Requirement >> Starting at the line that has "order: Ericales" and stopping after the last line of the items below, give each line as a row in a Markdown table with the columns Row and Line. Number the rows, and leave out blank lines and the pictures.

-- START OF Entries shown --

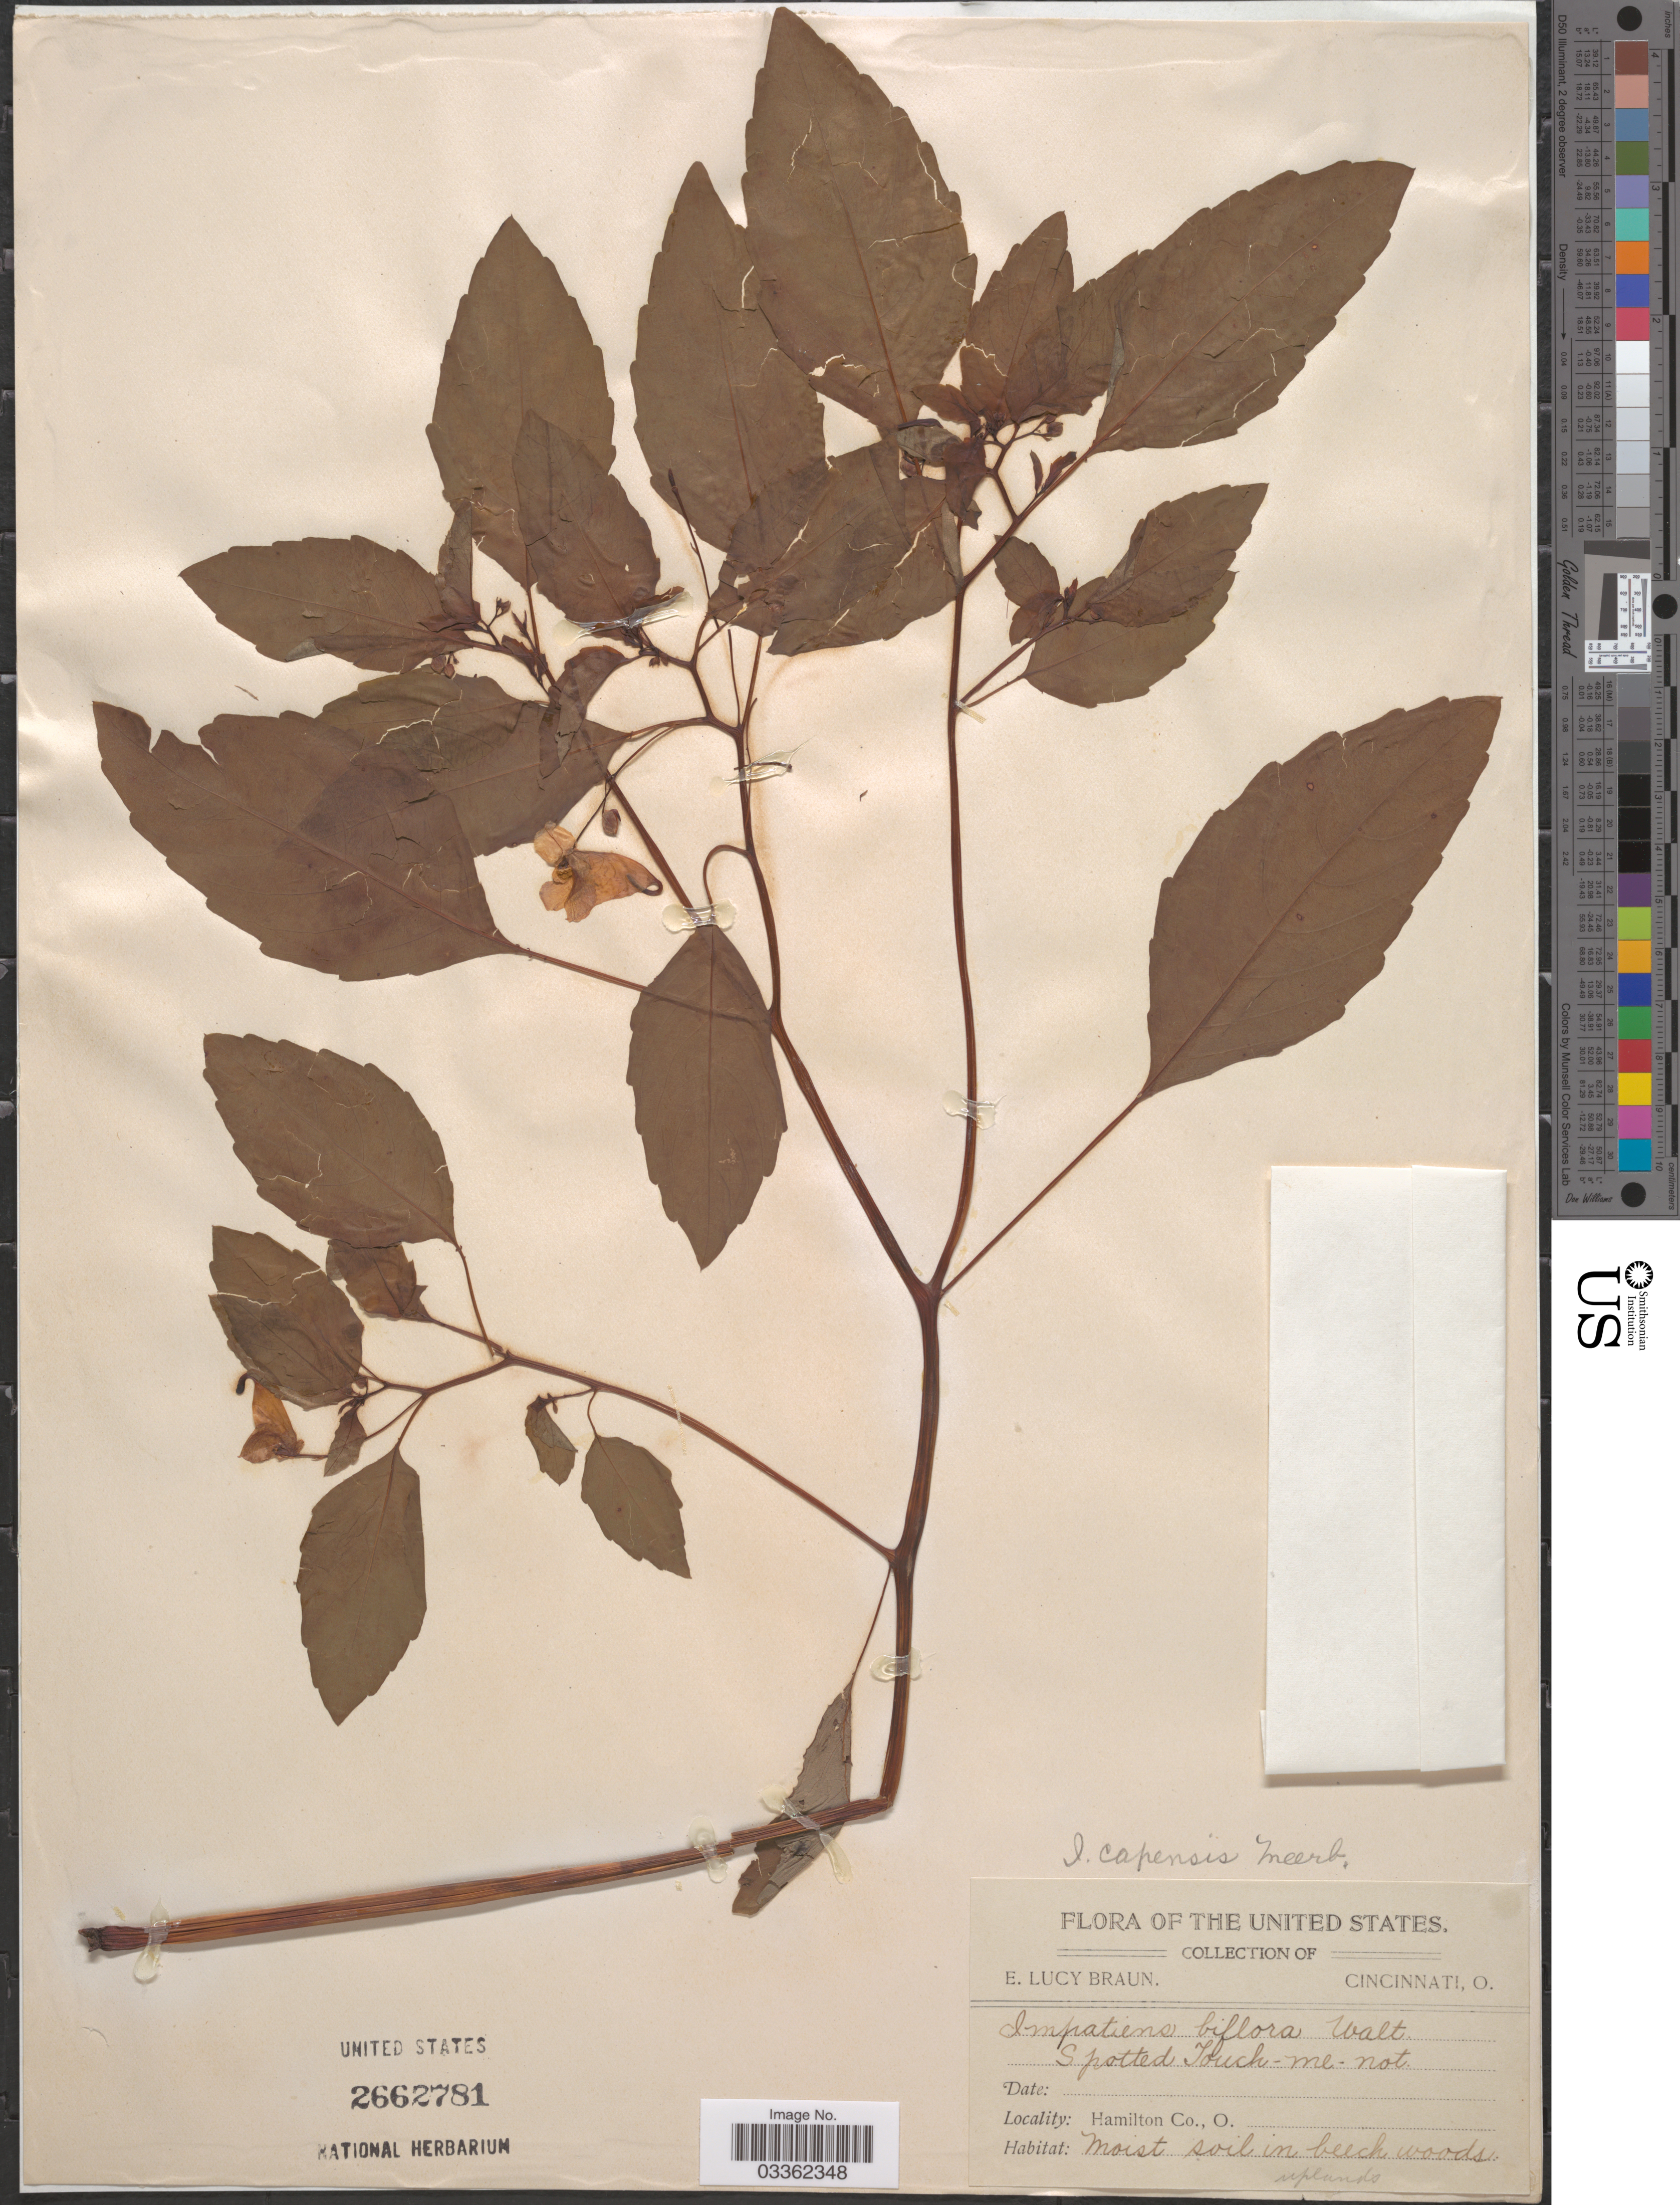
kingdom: Plantae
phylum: Tracheophyta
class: Magnoliopsida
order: Ericales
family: Balsaminaceae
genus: Impatiens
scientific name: Impatiens capensis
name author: Meerb.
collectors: E. L. Braun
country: United States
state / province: Ohio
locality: Hamilton Co.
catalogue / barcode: US 2662781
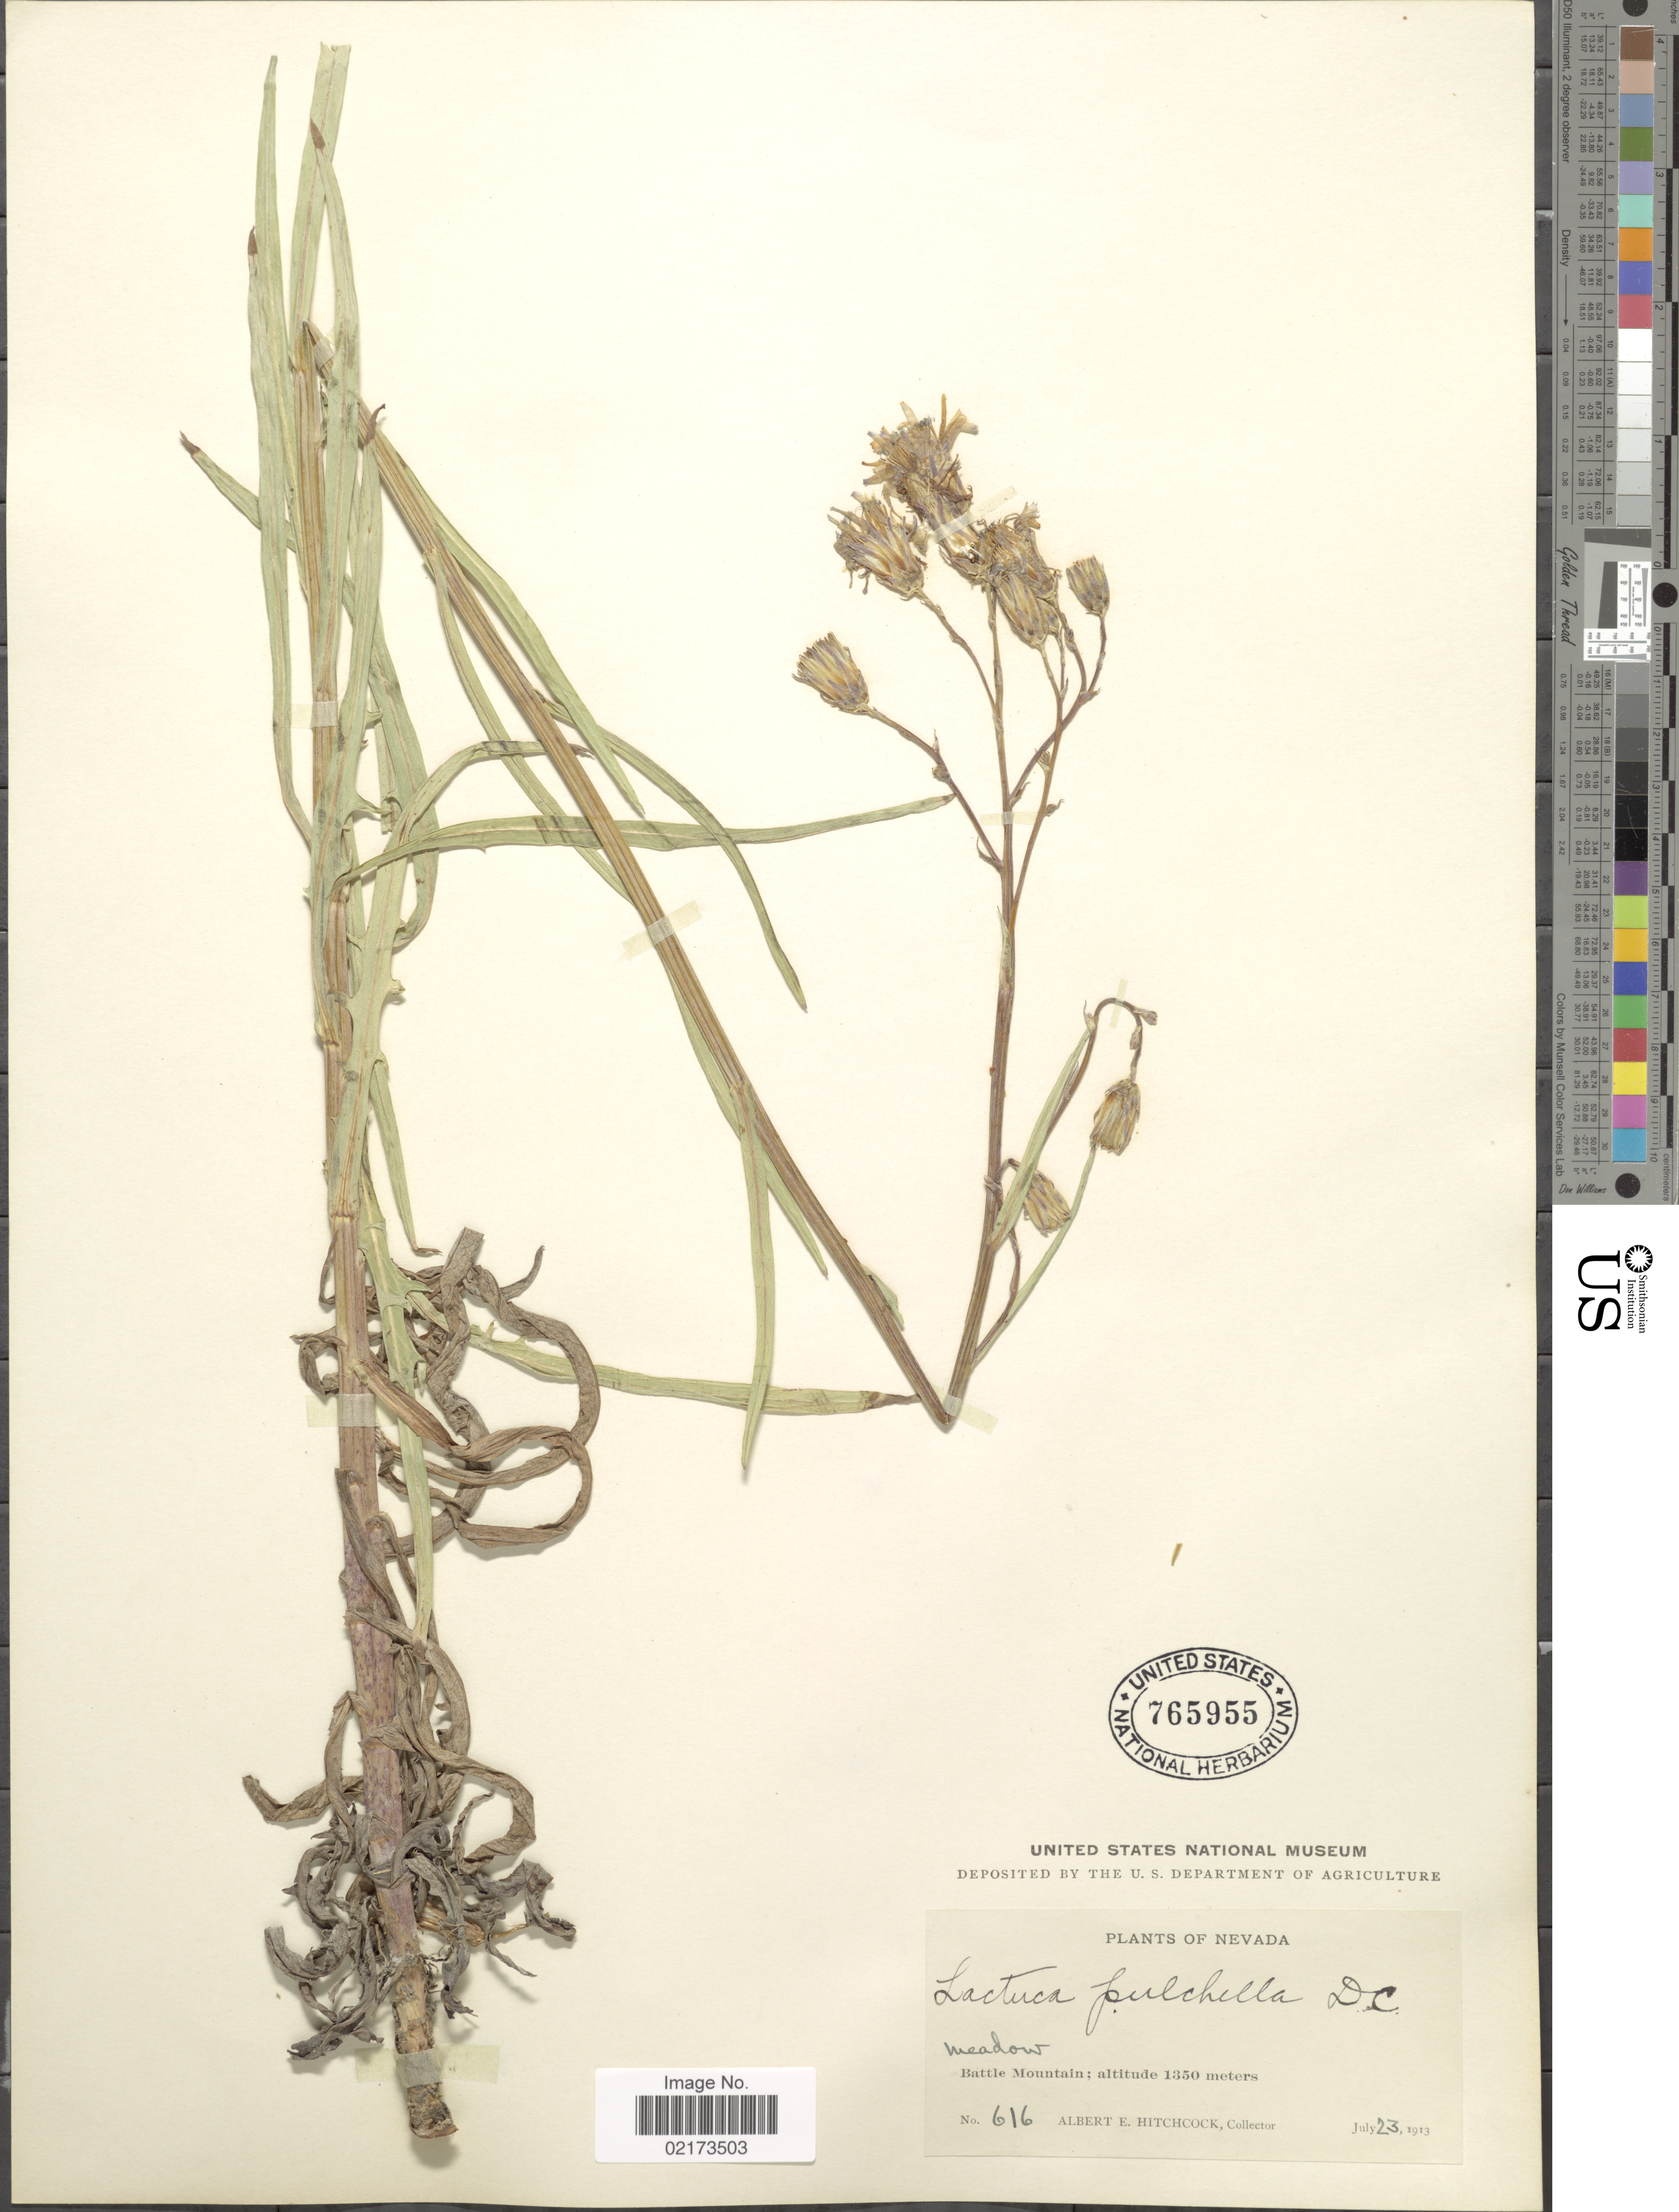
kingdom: Plantae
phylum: Tracheophyta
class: Magnoliopsida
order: Asterales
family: Asteraceae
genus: Lactuca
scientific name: Lactuca tatarica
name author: (L.) C.A. Mey.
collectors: A. Hitchcock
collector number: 616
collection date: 1913-07-23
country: United States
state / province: Nevada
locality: Battle Mountain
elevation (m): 1350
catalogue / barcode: US 765955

-- END OF Entries shown --

Written response >>
| Row | Line |
|---|---|
| 1 | order: Ericales |
| 2 | family: Balsaminaceae |
| 3 | genus: Impatiens |
| 4 | scientific name: Impatiens capensis |
| 5 | name author: Meerb. |
| 6 | collectors: E. L. Braun |
| 7 | country: United States |
| 8 | state / province: Ohio |
| 9 | locality: Hamilton Co. |
| 10 | catalogue / barcode: US 2662781 |
| 11 | kingdom: Plantae |
| 12 | phylum: Tracheophyta |
| 13 | class: Magnoliopsida |
| 14 | order: Asterales |
| 15 | family: Asteraceae |
| 16 | genus: Lactuca |
| 17 | scientific name: Lactuca tatarica |
| 18 | name author: (L.) C.A. Mey. |
| 19 | collectors: A. Hitchcock |
| 20 | collector number: 616 |
| 21 | collection date: 1913-07-23 |
| 22 | country: United States |
| 23 | state / province: Nevada |
| 24 | locality: Battle Mountain |
| 25 | elevation (m): 1350 |
| 26 | catalogue / barcode: US 765955 |